Chinese Volunteers Enter Lunar Palace Closed Bioregenerative Living Experiment For 200 Days
I started this blog with a series of articles about the ambitions of China in space exploration and exploitation. They are currently working on an Earth orbit space station and returning men to the Moon to staff a permanent lunar base. One part of their preparations is having people live in a simulated Moon base on Earth.
Four post-graduate students from Beihang University in Beijing will take part in the experiment. The two men and two women will enter the “Yuegong-1” (or Lunar Palace-1 in English) this week for an initial stay of sixty days. Another group will enter the Lunar Palace for a two hundred day stay after the first mission. Following that, the original quartet will return for another one hundred and sixty day mission. The Lunar Palace was used for a successful trial in 2014.
The Lunar Palace is a seventeen hundred square foot cabin. It has two plant cultivation modules, a living area, four bed cubicles, a common room, a bathroom, a waste treatment room and a room for raising animals. The Lunar Palace will be sealed after the volunteers enter and there will be no inputs from the outside world. Human wastes will be treated with a bio-fermentation process. Crops and vegetables will be grown with food and human waste byproducts. Chinese state media says that the Lunar Palace is the "world's most advanced closed-loop life-support technology so far."
One of the volunteers said “I will be in charge of the treatment of solid waste, urine, shredding straw, threshing wheat, processing food and other work." He went on to say that other members of the team will have responsibilities for growing crops, monitoring the health of the crew and handling supply inventory.
There have been two other bioregenerative life-support base experiments in the U.S. but the Lunar Palace is the first such base in China.

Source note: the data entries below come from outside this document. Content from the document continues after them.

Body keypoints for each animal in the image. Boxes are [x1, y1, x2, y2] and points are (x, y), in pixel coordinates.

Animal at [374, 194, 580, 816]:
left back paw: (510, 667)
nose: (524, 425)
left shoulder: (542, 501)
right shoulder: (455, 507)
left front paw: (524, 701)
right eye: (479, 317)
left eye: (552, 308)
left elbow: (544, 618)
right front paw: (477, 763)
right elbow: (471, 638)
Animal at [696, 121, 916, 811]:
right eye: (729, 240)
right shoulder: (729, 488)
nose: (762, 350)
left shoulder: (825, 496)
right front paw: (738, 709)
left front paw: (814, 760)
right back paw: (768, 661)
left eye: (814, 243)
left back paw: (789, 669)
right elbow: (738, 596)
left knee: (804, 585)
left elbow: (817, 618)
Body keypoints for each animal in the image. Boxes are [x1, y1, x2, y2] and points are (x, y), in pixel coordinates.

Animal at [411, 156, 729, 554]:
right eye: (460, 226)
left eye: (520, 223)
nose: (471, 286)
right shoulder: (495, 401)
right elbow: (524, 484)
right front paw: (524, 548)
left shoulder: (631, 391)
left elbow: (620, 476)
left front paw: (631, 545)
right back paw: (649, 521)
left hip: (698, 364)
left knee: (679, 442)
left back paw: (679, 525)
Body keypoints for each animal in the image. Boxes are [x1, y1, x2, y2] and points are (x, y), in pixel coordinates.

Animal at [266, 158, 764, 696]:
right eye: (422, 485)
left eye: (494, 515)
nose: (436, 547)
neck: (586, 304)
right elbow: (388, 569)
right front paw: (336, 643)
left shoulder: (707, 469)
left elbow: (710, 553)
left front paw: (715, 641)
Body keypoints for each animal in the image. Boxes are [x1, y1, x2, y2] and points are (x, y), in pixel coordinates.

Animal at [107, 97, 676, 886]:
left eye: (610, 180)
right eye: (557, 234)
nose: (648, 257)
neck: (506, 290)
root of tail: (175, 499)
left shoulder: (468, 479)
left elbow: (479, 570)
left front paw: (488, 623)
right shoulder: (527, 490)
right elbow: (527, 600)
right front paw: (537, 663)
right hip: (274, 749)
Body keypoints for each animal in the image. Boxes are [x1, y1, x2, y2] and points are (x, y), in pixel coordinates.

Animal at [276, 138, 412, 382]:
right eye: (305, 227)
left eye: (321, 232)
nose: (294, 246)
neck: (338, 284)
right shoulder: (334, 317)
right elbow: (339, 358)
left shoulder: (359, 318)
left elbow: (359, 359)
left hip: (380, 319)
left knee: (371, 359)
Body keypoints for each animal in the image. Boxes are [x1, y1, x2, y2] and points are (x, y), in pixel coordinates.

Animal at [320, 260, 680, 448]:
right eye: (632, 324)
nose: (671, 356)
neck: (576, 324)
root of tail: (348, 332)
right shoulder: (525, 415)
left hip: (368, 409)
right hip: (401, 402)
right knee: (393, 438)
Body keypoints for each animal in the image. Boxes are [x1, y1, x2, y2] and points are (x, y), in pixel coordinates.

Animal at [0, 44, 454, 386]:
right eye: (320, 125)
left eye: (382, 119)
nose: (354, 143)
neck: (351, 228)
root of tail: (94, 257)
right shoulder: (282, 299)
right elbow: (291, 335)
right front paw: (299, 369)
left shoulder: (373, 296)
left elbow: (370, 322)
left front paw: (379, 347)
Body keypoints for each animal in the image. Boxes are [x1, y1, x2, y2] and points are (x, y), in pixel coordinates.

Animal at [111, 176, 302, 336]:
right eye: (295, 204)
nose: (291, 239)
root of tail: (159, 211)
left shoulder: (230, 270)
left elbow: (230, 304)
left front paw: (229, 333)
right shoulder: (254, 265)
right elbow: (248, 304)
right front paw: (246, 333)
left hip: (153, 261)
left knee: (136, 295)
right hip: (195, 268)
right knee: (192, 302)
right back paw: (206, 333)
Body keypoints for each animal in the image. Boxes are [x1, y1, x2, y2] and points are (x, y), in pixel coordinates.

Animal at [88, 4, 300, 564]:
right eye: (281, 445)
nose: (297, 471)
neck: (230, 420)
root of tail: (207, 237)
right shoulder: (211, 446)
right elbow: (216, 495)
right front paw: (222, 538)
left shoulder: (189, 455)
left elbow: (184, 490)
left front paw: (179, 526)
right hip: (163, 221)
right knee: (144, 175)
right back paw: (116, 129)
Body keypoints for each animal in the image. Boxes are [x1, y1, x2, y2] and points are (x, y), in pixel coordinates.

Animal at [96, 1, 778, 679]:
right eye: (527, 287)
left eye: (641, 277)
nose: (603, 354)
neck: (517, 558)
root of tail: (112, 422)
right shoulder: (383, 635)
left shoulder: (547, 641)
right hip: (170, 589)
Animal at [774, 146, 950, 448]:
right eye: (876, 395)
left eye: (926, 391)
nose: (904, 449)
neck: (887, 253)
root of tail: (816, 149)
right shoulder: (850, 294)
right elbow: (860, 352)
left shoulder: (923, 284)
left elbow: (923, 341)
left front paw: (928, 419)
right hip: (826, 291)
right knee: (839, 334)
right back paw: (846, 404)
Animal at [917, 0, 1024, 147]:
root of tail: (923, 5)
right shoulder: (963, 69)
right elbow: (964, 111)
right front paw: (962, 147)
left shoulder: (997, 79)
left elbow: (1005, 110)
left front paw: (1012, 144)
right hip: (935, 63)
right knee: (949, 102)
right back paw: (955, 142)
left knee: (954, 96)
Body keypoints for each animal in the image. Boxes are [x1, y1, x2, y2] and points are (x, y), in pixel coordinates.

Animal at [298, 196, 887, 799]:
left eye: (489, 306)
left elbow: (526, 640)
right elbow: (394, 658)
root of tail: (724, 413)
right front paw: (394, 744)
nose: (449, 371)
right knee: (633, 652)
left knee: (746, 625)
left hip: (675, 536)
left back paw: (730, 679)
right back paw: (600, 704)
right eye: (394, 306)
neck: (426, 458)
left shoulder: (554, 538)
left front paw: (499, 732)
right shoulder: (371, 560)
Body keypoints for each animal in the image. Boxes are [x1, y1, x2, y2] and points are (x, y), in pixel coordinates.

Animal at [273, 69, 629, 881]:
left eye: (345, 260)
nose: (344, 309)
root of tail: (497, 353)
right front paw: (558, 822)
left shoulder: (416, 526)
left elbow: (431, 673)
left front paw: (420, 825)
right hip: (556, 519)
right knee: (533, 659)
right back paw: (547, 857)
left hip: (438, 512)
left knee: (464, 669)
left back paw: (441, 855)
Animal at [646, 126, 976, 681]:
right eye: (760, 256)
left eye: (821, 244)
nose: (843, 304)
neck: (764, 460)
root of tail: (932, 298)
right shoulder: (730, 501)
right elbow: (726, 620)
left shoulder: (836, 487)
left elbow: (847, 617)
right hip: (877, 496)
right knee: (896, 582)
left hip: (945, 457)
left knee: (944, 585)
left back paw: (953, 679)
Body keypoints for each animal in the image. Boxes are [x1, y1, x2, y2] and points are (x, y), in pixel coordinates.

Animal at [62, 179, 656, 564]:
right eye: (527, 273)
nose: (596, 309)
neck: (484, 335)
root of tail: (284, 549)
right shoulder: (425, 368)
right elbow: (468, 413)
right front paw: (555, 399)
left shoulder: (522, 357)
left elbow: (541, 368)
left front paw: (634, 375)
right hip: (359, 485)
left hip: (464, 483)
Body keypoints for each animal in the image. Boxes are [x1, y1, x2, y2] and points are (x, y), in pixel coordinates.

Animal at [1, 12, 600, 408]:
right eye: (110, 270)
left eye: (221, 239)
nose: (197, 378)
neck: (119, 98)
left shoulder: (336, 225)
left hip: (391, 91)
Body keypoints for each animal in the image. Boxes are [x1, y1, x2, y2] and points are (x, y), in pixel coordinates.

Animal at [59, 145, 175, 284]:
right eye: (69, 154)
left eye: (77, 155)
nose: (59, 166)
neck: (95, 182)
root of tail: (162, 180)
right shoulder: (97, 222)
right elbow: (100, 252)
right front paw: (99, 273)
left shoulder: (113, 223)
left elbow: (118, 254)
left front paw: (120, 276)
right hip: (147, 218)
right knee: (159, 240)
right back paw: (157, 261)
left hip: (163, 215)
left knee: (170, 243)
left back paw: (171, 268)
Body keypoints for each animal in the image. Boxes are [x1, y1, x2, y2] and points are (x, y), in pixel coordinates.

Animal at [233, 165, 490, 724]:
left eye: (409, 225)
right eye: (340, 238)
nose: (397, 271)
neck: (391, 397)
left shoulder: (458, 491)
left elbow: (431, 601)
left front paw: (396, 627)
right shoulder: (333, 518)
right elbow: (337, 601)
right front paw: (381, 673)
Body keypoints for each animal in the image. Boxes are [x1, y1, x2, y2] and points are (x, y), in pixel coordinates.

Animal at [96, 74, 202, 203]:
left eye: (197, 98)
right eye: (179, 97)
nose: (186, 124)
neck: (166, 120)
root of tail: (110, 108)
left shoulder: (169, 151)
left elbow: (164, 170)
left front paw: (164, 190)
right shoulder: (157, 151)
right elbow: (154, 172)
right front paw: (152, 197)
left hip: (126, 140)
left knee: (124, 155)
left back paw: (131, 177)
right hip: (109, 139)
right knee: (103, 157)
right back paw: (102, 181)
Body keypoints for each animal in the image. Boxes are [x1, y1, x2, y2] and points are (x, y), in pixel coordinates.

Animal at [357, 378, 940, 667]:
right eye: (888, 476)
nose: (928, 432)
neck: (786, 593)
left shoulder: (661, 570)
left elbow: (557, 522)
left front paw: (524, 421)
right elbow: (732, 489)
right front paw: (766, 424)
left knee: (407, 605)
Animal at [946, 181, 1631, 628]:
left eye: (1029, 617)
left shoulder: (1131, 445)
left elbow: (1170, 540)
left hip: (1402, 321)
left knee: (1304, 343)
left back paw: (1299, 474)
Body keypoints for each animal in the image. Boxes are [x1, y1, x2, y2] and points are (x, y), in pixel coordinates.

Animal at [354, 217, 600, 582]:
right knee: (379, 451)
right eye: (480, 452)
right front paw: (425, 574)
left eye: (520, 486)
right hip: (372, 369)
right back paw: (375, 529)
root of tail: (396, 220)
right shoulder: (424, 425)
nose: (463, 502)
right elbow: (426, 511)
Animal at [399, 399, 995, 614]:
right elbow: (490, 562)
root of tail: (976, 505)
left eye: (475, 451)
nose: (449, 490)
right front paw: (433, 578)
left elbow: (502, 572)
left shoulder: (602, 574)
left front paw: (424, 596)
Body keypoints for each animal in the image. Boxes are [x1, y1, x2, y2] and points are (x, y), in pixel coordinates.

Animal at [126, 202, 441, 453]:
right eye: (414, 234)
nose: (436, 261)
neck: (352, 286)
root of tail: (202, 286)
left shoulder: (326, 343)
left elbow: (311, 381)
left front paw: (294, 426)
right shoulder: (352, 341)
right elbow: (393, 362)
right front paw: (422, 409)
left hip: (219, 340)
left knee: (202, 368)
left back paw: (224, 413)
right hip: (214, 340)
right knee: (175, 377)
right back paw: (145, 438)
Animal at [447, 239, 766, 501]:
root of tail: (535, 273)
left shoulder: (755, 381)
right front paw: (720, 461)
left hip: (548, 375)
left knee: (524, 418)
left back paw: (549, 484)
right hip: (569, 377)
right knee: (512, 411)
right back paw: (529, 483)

The Lunar Palace is the first bioregenerative life-support base which includes microorganisms, plants, animals and humans.
Although China’s plans for a lunar colony do not call for a manned flight to the Moon for another decade, the Lunar Palace is part of a program to prepare astronauts for extended stays on the Moon. China is putting billions of dollars into space missions as it races to catch up with the U.S. and Europe which both have plans to set up manned bases on the Moon by 2022. China places great symbolic significance in its space program. It feels that China’s global status is connected to its success in space exploration and exploitation.
As I wrote in a recent post on this blog, China is very interested in participating with the European Space Agency in the creation of a “Moon Village” by 2022. This would be a manned lunar base created by a consortium of nations along the lines of the International Space Station. If China does join the Moon Village project, then the lessons learned from the Lunar Palace experiment could prove to be useful even before China established its own lunar base.